Samsung’s NX100 is a more compact NX10. Samsung has managed to pack an APS-C CMOS image sensor into a very svelte body. I’m not sure how it compares to Sony’s NEX-5 but my guess is the two will be hotly compared. Probably just as small, if not smaller, than the Micro Four Thirds cameras from Olympus and Panasonic, the NX100 and Sony’s NEX-5 pack larger image sensors. I’m thinking APS-C in tiny packages is the future. Micro Four Thirds cameras will need to get even smaller. Here’s a very brief comparison of the NX100 to the NEX-5:
The NEX-5 sports a 14.2MP Exmor APS HD CMOS image sensor. The NX100 is a 14.6MP shooter, a bit more pixels than the NEX-5, but limits video recording to 720p, in H.264. The NEX-5 is 1080/60i capable in AVCHD. The NX100 has an ISO range of 100 to 3200 that can boosted to 6400. The NEX-5 has a range of 200 to 12800.

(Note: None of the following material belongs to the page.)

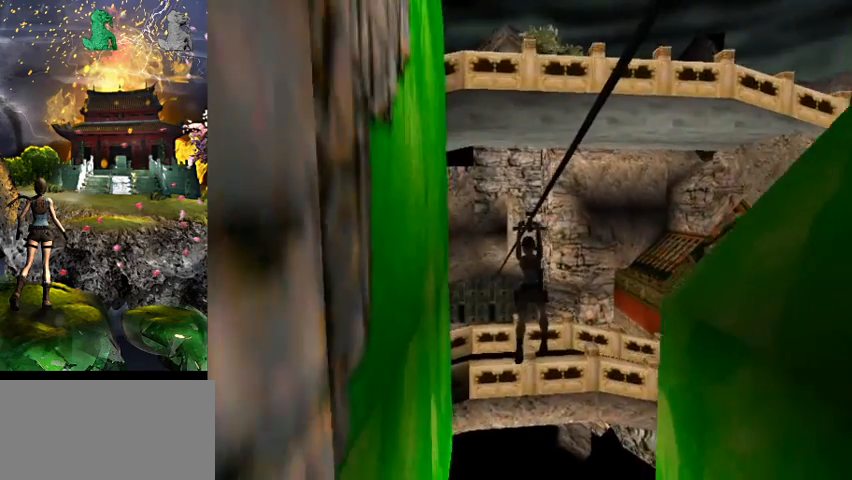
{"keys": ["act"], "events": []}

The NX100 has an optional GPS10 module that geo-tags. A unique feature of the NX100 is the new i-Function lens system that lets you scroll through and change manual settings such as shutter speed, aperture, exposure, white balance, and ISO. The folks at Samsung took what Canon did with its S90/S95 and supercharged it. Typically, Samsung works with Schneider for its lenses, not so here it seems. The NX100 uses SD/SDHC cards. The similarity of the naming conventions is interesting: NX vs. NEX.